▶ **Short task**
Write out everything in the code review thread on artificial edges from "foad added a reviewer: MatzeB.Dec" down to "without removing them.", word for word.

▶ **Source extract**

Build artifacts: diff.json, clang-tidy.txt, clang-format.patch, CMakeCache.txt, console-log.txt, test-results.xml

This might be dangerous. You may cluster nodes in a way it will be impossible to schedule them according to the artificial edges. Then again, these edges are there for a reason, aren't they? I also do not understand why would it only affect stores, there does not seem to be a check.

Maybe logic of artificial edges creation needs to be revised instead?

foad added a comment.Dec 20 2019, 1:23 AM

Maybe logic of artificial edges creation needs to be revised instead?

Maybe. I don't really understand this logic. If it is not required for correctness, maybe it should add Weak edges instead of Artificial edges?

foad added a reviewer: MatzeB.Dec 20 2019, 1:38 AM

Maybe logic of artificial edges creation needs to be revised instead?

Maybe. I don't really understand this logic. If it is not required for correctness, maybe it should add Weak edges instead of Artificial edges?

AFAIR the logic is to cross-transfer all successors to all successors to prevent any of them to be scheduled inside the cluster. The same for predecessors to prevent any predecessor to be scheduled inside the cluster. But that way we end up with a forest of cross edges.

Also any user transformation may insert artificial edges for any other reason. I do not think we can simple ignore them without removing them.

▶ **Data shown**
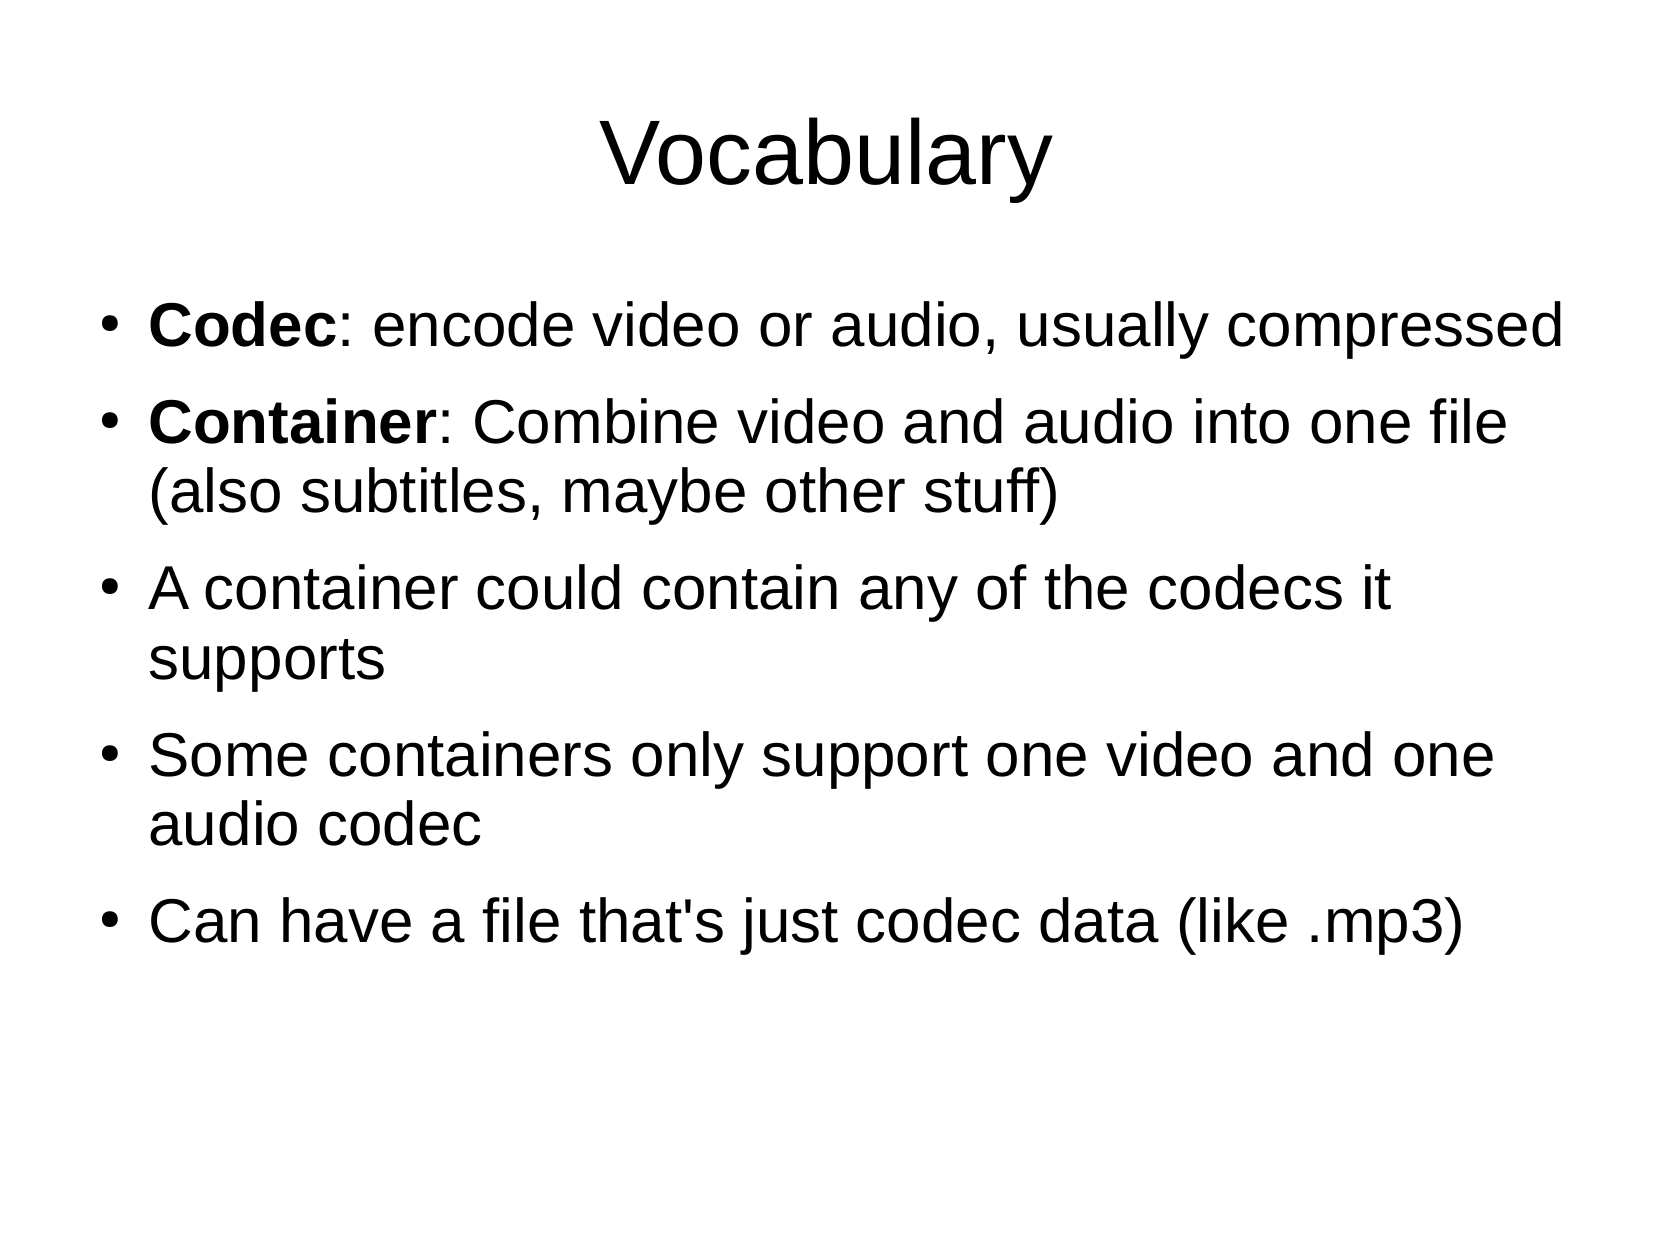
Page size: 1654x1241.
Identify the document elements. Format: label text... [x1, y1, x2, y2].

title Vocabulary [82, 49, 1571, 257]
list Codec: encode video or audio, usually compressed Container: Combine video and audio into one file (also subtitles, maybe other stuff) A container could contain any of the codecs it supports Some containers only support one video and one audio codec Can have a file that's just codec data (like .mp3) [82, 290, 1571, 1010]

--

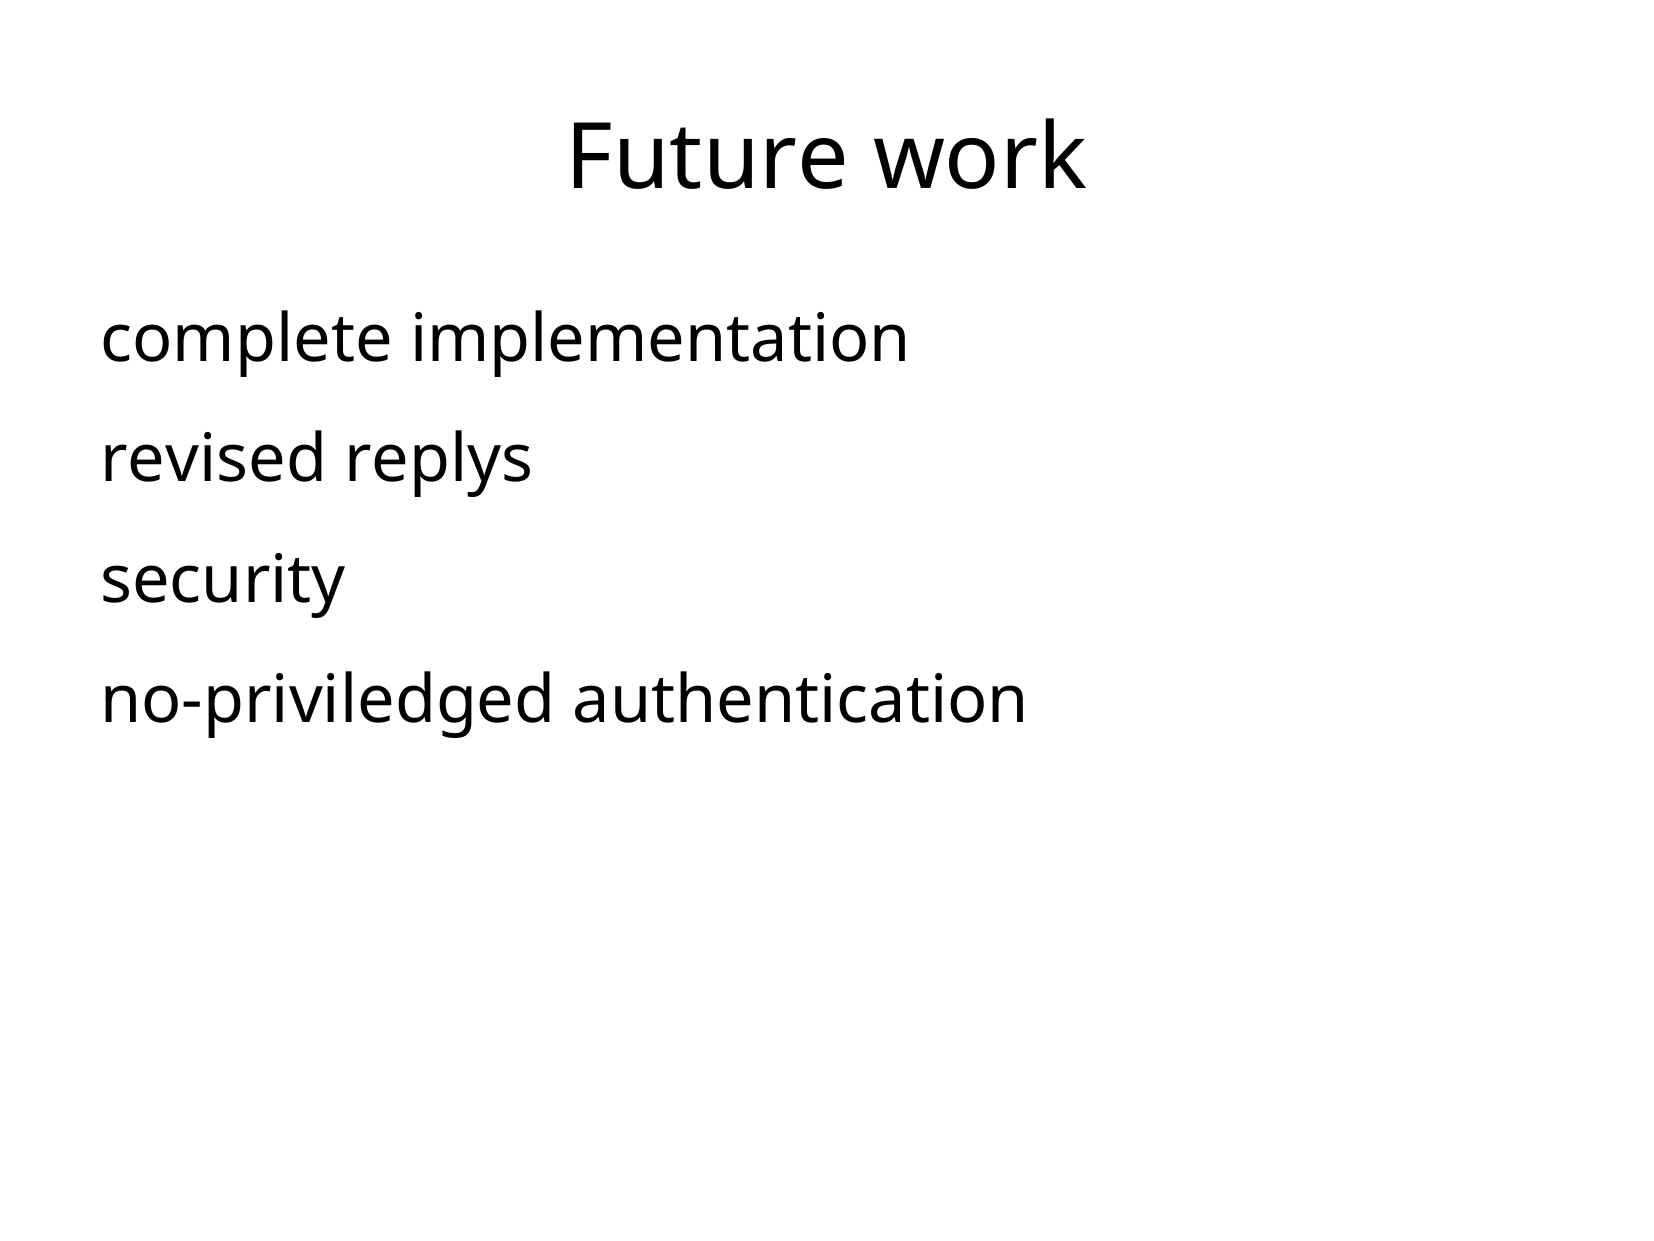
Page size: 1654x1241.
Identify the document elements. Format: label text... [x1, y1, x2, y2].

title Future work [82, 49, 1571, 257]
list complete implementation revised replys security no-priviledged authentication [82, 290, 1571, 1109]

▶ **Final result**
foad added a reviewer: MatzeB.Dec 20 2019, 1:38 AM

Maybe logic of artificial edges creation needs to be revised instead?

Maybe. I don't really understand this logic. If it is not required for correctness, maybe it should add Weak edges instead of Artificial edges?

AFAIR the logic is to cross-transfer all successors to all successors to prevent any of them to be scheduled inside the cluster. The same for predecessors to prevent any predecessor to be scheduled inside the cluster. But that way we end up with a forest of cross edges.

Also any user transformation may insert artificial edges for any other reason. I do not think we can simple ignore them without removing them.